* Task item: Which lines in the records below mention the word "Cookies"? Copy each one out.

* Excerpted records:
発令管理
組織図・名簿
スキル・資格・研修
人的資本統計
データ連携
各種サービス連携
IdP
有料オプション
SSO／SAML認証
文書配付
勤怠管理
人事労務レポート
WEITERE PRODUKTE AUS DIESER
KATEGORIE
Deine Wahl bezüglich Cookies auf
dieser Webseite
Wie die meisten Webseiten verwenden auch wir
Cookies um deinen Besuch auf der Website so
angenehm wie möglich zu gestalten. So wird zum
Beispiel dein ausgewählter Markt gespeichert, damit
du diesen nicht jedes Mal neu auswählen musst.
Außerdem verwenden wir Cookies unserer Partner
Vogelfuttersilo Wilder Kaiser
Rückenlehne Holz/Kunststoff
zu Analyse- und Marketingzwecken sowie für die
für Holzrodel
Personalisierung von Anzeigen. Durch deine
...
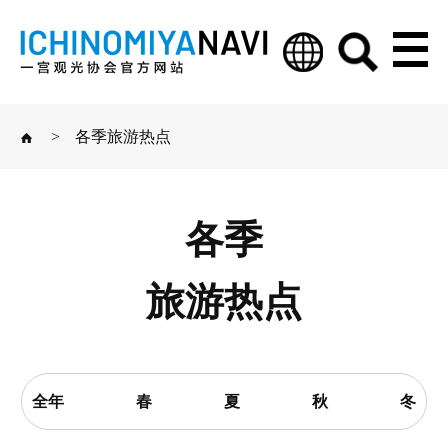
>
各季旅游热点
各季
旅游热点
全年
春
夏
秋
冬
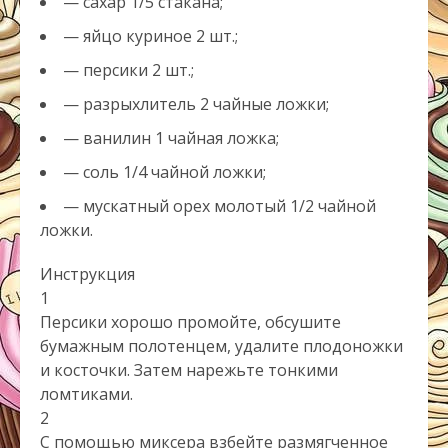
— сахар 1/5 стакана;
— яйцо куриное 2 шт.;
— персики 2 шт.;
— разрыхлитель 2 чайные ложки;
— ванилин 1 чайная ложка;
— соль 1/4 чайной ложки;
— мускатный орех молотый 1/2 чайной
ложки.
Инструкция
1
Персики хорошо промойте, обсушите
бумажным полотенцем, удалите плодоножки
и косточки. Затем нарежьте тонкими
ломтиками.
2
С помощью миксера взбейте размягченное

* Response to this task:
Deine Wahl bezüglich Cookies auf
Cookies um deinen Besuch auf der Website so
Außerdem verwenden wir Cookies unserer Partner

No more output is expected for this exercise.